___ TEXT EXCERPT ___
The Twisted Ones is a 2019 horror novel written by Ursula Vernon, under the penname of T. Kingfisher. It was published in the United States and United Kingdom in 2019 through Gallery/Saga Press.

Vernon drew inspiration for The Twisted Ones from Arthur Machen’s short horror story “The White People” and the novel is a contemporary take on the story.

Synopsis
Mouse is a 30-something book editor. Her cruel and nasty grandmother has died, and Mouse travels to North Carolina to clear out her home. Mouse's step-grandfather, Frederick Cotgrave, died some years earlier. Mouse discovers his diary, in which he documents his obsession with something called "The Green Book", his contentious relationship with his wife, and his own descent into madness. Mouse also finds Frederick's version of "The Green Book", typed from memory.

Already unnerved by the isolation of the house in the woods, Mouse is terrified to discover twisted versions of deer roaming about at night. When her dog, Bongo, leads her into the realm of the "twisted ones", Mouse barely escapes with her sanity intact. Bongo goes missing, and reappears days later with a message begging for help.
___ GIVEN DATA ___
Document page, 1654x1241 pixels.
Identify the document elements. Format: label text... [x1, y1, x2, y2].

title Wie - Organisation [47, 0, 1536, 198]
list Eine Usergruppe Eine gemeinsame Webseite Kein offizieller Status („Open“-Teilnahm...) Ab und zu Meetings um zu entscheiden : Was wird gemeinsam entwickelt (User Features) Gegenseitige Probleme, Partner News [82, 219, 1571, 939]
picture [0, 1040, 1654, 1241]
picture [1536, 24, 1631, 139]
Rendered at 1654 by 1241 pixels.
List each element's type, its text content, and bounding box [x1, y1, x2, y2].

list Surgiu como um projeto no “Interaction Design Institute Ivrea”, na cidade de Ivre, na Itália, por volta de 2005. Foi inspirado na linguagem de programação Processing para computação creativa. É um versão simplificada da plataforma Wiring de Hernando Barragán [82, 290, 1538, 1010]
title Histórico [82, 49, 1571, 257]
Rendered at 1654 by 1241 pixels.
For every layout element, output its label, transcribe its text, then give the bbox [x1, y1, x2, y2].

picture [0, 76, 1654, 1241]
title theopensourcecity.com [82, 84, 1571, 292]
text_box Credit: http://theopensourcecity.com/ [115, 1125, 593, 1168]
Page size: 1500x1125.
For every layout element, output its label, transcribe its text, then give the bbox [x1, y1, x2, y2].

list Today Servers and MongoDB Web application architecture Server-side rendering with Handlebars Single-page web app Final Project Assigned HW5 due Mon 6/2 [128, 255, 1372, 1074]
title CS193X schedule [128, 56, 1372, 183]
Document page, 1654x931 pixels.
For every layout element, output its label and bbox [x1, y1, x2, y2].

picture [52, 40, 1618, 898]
___
--- TO BE DONE ---
Answer these from the passage on The Twisted Ones, one per line:
1. Which short horror story did Vernon draw inspiration from?
2. To which state does Mouse travel to clear out the home?
3. What is the name of Mouse's dog?
The material comes from a separate source unrelated to the text.

--- WORKED ANSWER ---
1. "The White People" by Arthur Machen
2. North Carolina
3. Bongo